Grande Comore, Anjouan et Mohéli doivent être concernées par cette recherche de talents.

Des compétitions locales puis inter-îles pourraient permettre d’identifier les meilleurs jeunes dans différentes disciplines. Les fédérations devront ensuite leur proposer un véritable programme de préparation.

Car détecter un jeune ne suffit pas.

Pour espérer rivaliser avec les sportifs de La Réunion, Maurice, Madagascar, les Seychelles, les Maldives ou les autres délégations participantes, les athlètes comoriens auront besoin d’entraînements réguliers, d’encadreurs qualifiés, de matériel, d’un suivi médical et d’une préparation physique adaptée.

Ils devront surtout participer à des compétitions avant les Jeux.
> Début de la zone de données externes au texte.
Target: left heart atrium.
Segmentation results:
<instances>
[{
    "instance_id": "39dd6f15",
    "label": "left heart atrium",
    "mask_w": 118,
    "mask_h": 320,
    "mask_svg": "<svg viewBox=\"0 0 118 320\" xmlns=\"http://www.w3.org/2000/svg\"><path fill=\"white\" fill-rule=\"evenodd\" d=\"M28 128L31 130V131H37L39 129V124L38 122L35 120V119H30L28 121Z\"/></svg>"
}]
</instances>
Un athlète peut avoir du talent, mais il est difficile de découvrir la compétition de haut niveau directement devant son public lors des Jeux des îles.

La diaspora pourrait également constituer un réservoir de sportifs. Des jeunes d’origine comorienne évoluent dans des clubs à l’étranger. Lorsqu’ils remplissent les conditions nécessaires pour représenter le pays, certains pourraient renforcer les sélections nationales.
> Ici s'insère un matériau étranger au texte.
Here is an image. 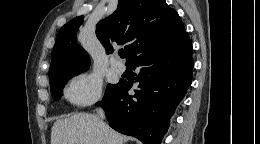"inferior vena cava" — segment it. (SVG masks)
<instances>
[{"label":"inferior vena cava","mask_w":260,"mask_h":144,"mask_svg":"<svg viewBox=\"0 0 260 144\" xmlns=\"http://www.w3.org/2000/svg\"><path fill=\"white\" fill-rule=\"evenodd\" d=\"M97 113H98V117H99L100 121L103 122V119L105 118V113H104L103 109H101V108L97 109Z\"/></svg>","instance_id":"602c4592"}]
</instances>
Ce travail de repérage doit cependant être réalisé suffisamment tôt pour permettre leur intégration dans les équipes.

L’objectif ne doit pas être uniquement d’organiser de beaux Jeux. Les Comores doivent aussi être sportivement au rendez-vous.

À domicile, les attentes seront importantes. Le public voudra naturellement voir ses athlètes monter sur les podiums.
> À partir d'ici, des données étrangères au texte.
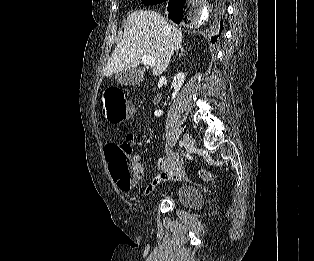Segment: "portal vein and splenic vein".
Returning a JSON list of instances; mask_svg holds the SVG:
<instances>
[{"label":"portal vein and splenic vein","mask_w":314,"mask_h":261,"mask_svg":"<svg viewBox=\"0 0 314 261\" xmlns=\"http://www.w3.org/2000/svg\"><path fill=\"white\" fill-rule=\"evenodd\" d=\"M142 63L145 66H150V67H154L156 65V60L154 57L150 56V55H144L141 59Z\"/></svg>","instance_id":"18ae733b"}]
</instances>
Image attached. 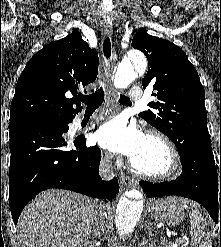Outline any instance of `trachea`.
Masks as SVG:
<instances>
[{
	"instance_id": "3493384b",
	"label": "trachea",
	"mask_w": 221,
	"mask_h": 247,
	"mask_svg": "<svg viewBox=\"0 0 221 247\" xmlns=\"http://www.w3.org/2000/svg\"><path fill=\"white\" fill-rule=\"evenodd\" d=\"M103 51L104 55L107 59L111 56V44L109 37H106L103 43ZM104 90L103 88H100L95 93L89 95V96H83L80 97L79 100L84 102L87 105V110H95L97 109L102 102L104 101ZM119 102L126 106H131L132 103L128 97L125 95L120 94Z\"/></svg>"
}]
</instances>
Les Jeux de 2027 représentent donc une occasion de poser les bases d’une politique sportive qui dépasse la compétition elle-même.

Les infrastructures resteront après la cérémonie de clôture. La piscine, les gymnases et les autres équipements pourront servir pendant des années.

Mais leur véritable héritage dépendra aussi de la capacité du pays à former une nouvelle génération de sportifs.

À moins d’un an de l’événement, les Comores doivent donc mener trois batailles simultanément : terminer les infrastructures, garantir les services essentiels et préparer leurs athlètes.

Le compte à rebours est lancé. Désormais, chaque mois compte.